Content

Speaker

Alex Wong

Abstract

Training deep neural networks requires tens of thousands to millions of  examples, so curating multimodal vision datasets amounts to numerous man-hours; tasks like depth estimation require an even more massive effort. I will introduce an alternative form of supervision that leverages multi-sensor validation as an unsupervised (or self-supervised) training objective for depth estimation. To address its ill-posedness, I will show how one can leverage multimodal inputs in the choice of regularizers, which can play a role in model complexity, speed, generalization, as well as adaptation to test-time (possibly adverse) environments. Additionally, I will discuss the current limitations of data augmentation procedures used during unsupervised training, which involves reconstructing the inputs as the supervision signal, and detail a method that allows one to scale up and introduce previously inviable augmentations to boost performance. Finally, I will show how one can scalably expand the number of modalities supported by multimodal models and demonstrate their use in a number of downstream semantic tasks.

Bio

Alex Wong is an Assistant Professor in the department of Computer Science and the director of the Vision Laboratory at Yale University. He also serves as the Director of AI (consulting capacity) for Horizon Surgical Systems.
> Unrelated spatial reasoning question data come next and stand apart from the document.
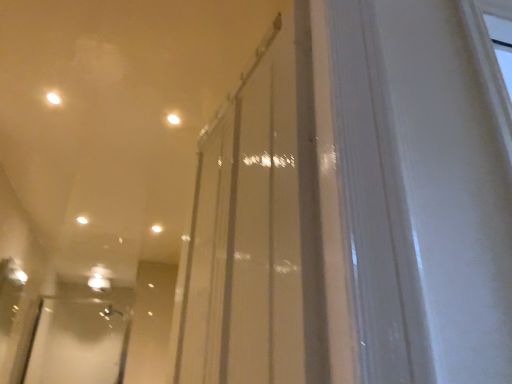
What do you see at coordinates (156, 229) in the screenshot? I see `white glossy light at center, the third light from the front` at bounding box center [156, 229].

What is the approximate width of transparent glass door at center?

transparent glass door at center is 4.95 inches wide.

Image resolution: width=512 pixels, height=384 pixels. I want to click on matte white light at upper center, the 3th light in the back-to-front sequence, so click(173, 119).

How much space does white glossy light at upper center, positioned as the 1th light in left-to-right order, occupy vertically?

The height of white glossy light at upper center, positioned as the 1th light in left-to-right order, is 0.58 inches.

Where is `white glossy light at center, the 1th light in the bottom-to-top sequence`? Image resolution: width=512 pixels, height=384 pixels. white glossy light at center, the 1th light in the bottom-to-top sequence is located at coordinates (156, 229).

Looking at this image, which of these two, matte white light at upper center, which is counted as the 1th light, starting from the right, or transparent glass door at center, stands shorter?

matte white light at upper center, which is counted as the 1th light, starting from the right.

From the picture: Considering the positions of objects matte white light at upper center, the 3th light in the back-to-front sequence, and transparent glass door at center in the image provided, who is more to the right, matte white light at upper center, the 3th light in the back-to-front sequence, or transparent glass door at center?

Positioned to the right is transparent glass door at center.

Is matte white light at upper center, which appears as the third light when viewed from the left, not near transparent glass door at center?

Indeed, matte white light at upper center, which appears as the third light when viewed from the left, is not near transparent glass door at center.

Is point (82, 222) farther from camera compared to point (172, 114)?

Yes, it is.

Between white glossy light at upper center, which is counted as the second light, starting from the back, and matte white light at upper center, positioned as the 1th light in front-to-back order, which one has larger width?

Wider between the two is white glossy light at upper center, which is counted as the second light, starting from the back.

From the image's perspective, between white glossy light at upper center, which is counted as the 2th light, starting from the bottom, and matte white light at upper center, positioned as the 1th light in front-to-back order, who is located below?

From the image's view, white glossy light at upper center, which is counted as the 2th light, starting from the bottom, is below.

From a real-world perspective, is white glossy light at upper center, acting as the 2th light starting from the front, physically above matte white light at upper center, which is the 3th light in bottom-to-top order?

Yes, from a real-world perspective, white glossy light at upper center, acting as the 2th light starting from the front, is above matte white light at upper center, which is the 3th light in bottom-to-top order.

Does white glossy light at center, positioned as the first light in back-to-front order, come behind clear plastic screen door at lower left?

That is False.

Considering the sizes of objects white glossy light at center, which is the third light from top to bottom, and clear plastic screen door at lower left in the image provided, who is thinner, white glossy light at center, which is the third light from top to bottom, or clear plastic screen door at lower left?

Thinner between the two is clear plastic screen door at lower left.

How many degrees apart are the facing directions of white glossy light at center, which is counted as the second light, starting from the right, and clear plastic screen door at lower left?

They differ by 3.03 degrees in their facing directions.

Is white glossy light at center, which is the third light from top to bottom, not inside clear plastic screen door at lower left?

Absolutely, white glossy light at center, which is the third light from top to bottom, is external to clear plastic screen door at lower left.

How distant is matte white light at upper center, which appears as the third light when viewed from the left, from clear plastic screen door at lower left?

matte white light at upper center, which appears as the third light when viewed from the left, and clear plastic screen door at lower left are 10.65 feet apart.

Can you confirm if matte white light at upper center, which ranks as the 1th light in top-to-bottom order, is shorter than clear plastic screen door at lower left?

Yes.

In the image, is matte white light at upper center, which is the 3th light in bottom-to-top order, on the left side or the right side of clear plastic screen door at lower left?

matte white light at upper center, which is the 3th light in bottom-to-top order, is to the right of clear plastic screen door at lower left.

Considering the positions of objects matte white light at upper center, which ranks as the 1th light in top-to-bottom order, and clear plastic screen door at lower left in the image provided, who is in front, matte white light at upper center, which ranks as the 1th light in top-to-bottom order, or clear plastic screen door at lower left?

matte white light at upper center, which ranks as the 1th light in top-to-bottom order, is in front.

Does white glossy light at center, which is the third light from top to bottom, appear on the left side of transparent glass door at center?

Indeed, white glossy light at center, which is the third light from top to bottom, is positioned on the left side of transparent glass door at center.

Image resolution: width=512 pixels, height=384 pixels. Identify the location of light that is the 2nd object above the transparent glass door at center (from a real-world perspective). (156, 229).

From a real-world perspective, is white glossy light at center, the third light from the front, under transparent glass door at center?

No, from a real-world perspective, white glossy light at center, the third light from the front, is not below transparent glass door at center.

How distant is white glossy light at center, positioned as the first light in back-to-front order, from transparent glass door at center?

They are 2.47 meters apart.

Can you confirm if white glossy light at center, which is the third light from top to bottom, is positioned to the right of white glossy light at upper center, positioned as the 1th light in left-to-right order?

Yes, white glossy light at center, which is the third light from top to bottom, is to the right of white glossy light at upper center, positioned as the 1th light in left-to-right order.

From the image's perspective, which one is positioned higher, white glossy light at center, which is the third light from top to bottom, or white glossy light at upper center, marked as the third light in a right-to-left arrangement?

white glossy light at upper center, marked as the third light in a right-to-left arrangement, appears higher in the image.

Identify the location of light below the white glossy light at upper center, which is counted as the second light, starting from the back (from the image's perspective). Image resolution: width=512 pixels, height=384 pixels. (156, 229).

Can you confirm if white glossy light at center, arranged as the 2th light when viewed from the left, is taller than white glossy light at upper center, acting as the 2th light starting from the front?

Yes, white glossy light at center, arranged as the 2th light when viewed from the left, is taller than white glossy light at upper center, acting as the 2th light starting from the front.

Where is `light that is on the right side of white glossy light at center, arranged as the 2th light when viewed from the left`? light that is on the right side of white glossy light at center, arranged as the 2th light when viewed from the left is located at coordinates (173, 119).

Would you say white glossy light at center, the third light from the front, is inside or outside matte white light at upper center, which is the 3th light in bottom-to-top order?

white glossy light at center, the third light from the front, lies outside matte white light at upper center, which is the 3th light in bottom-to-top order.

Does white glossy light at center, positioned as the first light in back-to-front order, touch matte white light at upper center, which is counted as the 1th light, starting from the right?

white glossy light at center, positioned as the first light in back-to-front order, and matte white light at upper center, which is counted as the 1th light, starting from the right, are not in contact.

Looking at this image, is the depth of white glossy light at center, the 1th light in the bottom-to-top sequence, less than that of matte white light at upper center, which appears as the third light when viewed from the left?

No.

At what (x,y) coordinates should I click in order to perform the action: click on the 1st light above the transparent glass door at center (from a real-world perspective). Please return your answer as a coordinate pair (x, y). The width and height of the screenshot is (512, 384). Looking at the image, I should click on (173, 119).

At what (x,y) coordinates should I click in order to perform the action: click on light above the white glossy light at upper center, which is counted as the second light, starting from the back (from the image's perspective). Please return your answer as a coordinate pair (x, y). The height and width of the screenshot is (384, 512). Looking at the image, I should click on point(173,119).

Looking at the image, which one is located closer to transparent glass door at center, matte white light at upper center, positioned as the 1th light in front-to-back order, or clear plastic screen door at lower left?

matte white light at upper center, positioned as the 1th light in front-to-back order, is positioned closer to the anchor transparent glass door at center.

Based on their spatial positions, is white glossy light at center, which is the third light from top to bottom, or clear plastic screen door at lower left closer to white glossy light at upper center, positioned as the 1th light in left-to-right order?

white glossy light at center, which is the third light from top to bottom.

Looking at the image, which one is located further to transparent glass door at center, white glossy light at upper center, which is counted as the second light, starting from the back, or matte white light at upper center, which ranks as the 1th light in top-to-bottom order?

white glossy light at upper center, which is counted as the second light, starting from the back.

When comparing their distances from white glossy light at upper center, the second light in the top-to-bottom sequence, does transparent glass door at center or white glossy light at center, which is the third light from top to bottom, seem further?

Among the two, transparent glass door at center is located further to white glossy light at upper center, the second light in the top-to-bottom sequence.

From the image, which object appears to be nearer to transparent glass door at center, matte white light at upper center, positioned as the 1th light in front-to-back order, or white glossy light at upper center, marked as the third light in a right-to-left arrangement?

matte white light at upper center, positioned as the 1th light in front-to-back order, is positioned closer to the anchor transparent glass door at center.

From the image, which object appears to be nearer to white glossy light at center, arranged as the 2th light when viewed from the left, matte white light at upper center, which ranks as the 1th light in top-to-bottom order, or clear plastic screen door at lower left?

Among the two, matte white light at upper center, which ranks as the 1th light in top-to-bottom order, is located nearer to white glossy light at center, arranged as the 2th light when viewed from the left.

Which object lies further to the anchor point white glossy light at center, positioned as the first light in back-to-front order, transparent glass door at center or matte white light at upper center, which appears as the third light when viewed from the left?

transparent glass door at center is positioned further to the anchor white glossy light at center, positioned as the first light in back-to-front order.

From the image, which object appears to be farther from white glossy light at center, arranged as the 2th light when viewed from the left, white glossy light at upper center, which is counted as the second light, starting from the back, or matte white light at upper center, the 3th light in the back-to-front sequence?

The object further to white glossy light at center, arranged as the 2th light when viewed from the left, is matte white light at upper center, the 3th light in the back-to-front sequence.

In order to click on light between transparent glass door at center and white glossy light at upper center, the second light in the top-to-bottom sequence, along the z-axis in this screenshot , I will do `click(173, 119)`.

The image size is (512, 384). Find the location of `light between matte white light at upper center, which ranks as the 1th light in top-to-bottom order, and white glossy light at center, the 1th light in the bottom-to-top sequence, from front to back`. light between matte white light at upper center, which ranks as the 1th light in top-to-bottom order, and white glossy light at center, the 1th light in the bottom-to-top sequence, from front to back is located at coordinates (82, 220).

Where is `light between white glossy light at upper center, positioned as the 1th light in left-to-right order, and clear plastic screen door at lower left vertically`? The width and height of the screenshot is (512, 384). light between white glossy light at upper center, positioned as the 1th light in left-to-right order, and clear plastic screen door at lower left vertically is located at coordinates (156, 229).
Prior to joining Yale, he was an Adjunct Professor at Loyola Marymount University (LMU) from 2018 to 2020. He received his Ph.D. in Computer Science from the University of California, Los Angeles (UCLA) in 2019 and was co-advised by Stefano Soatto and Alan Yuille. He was previously a post-doctoral research scholar at UCLA under the guidance of Soatto. His research lies in the intersection of machine learning, computer vision, and robotics and largely focuses on multimodal 3D reconstruction, robust vision under adverse conditions, and unsupervised learning. His work has received the outstanding student paper award at the Conference on Neural Information Processing Systems (NeurIPS) 2011 and the best paper award in robot vision at the International Conference on Robotics and Automation (ICRA) 2019.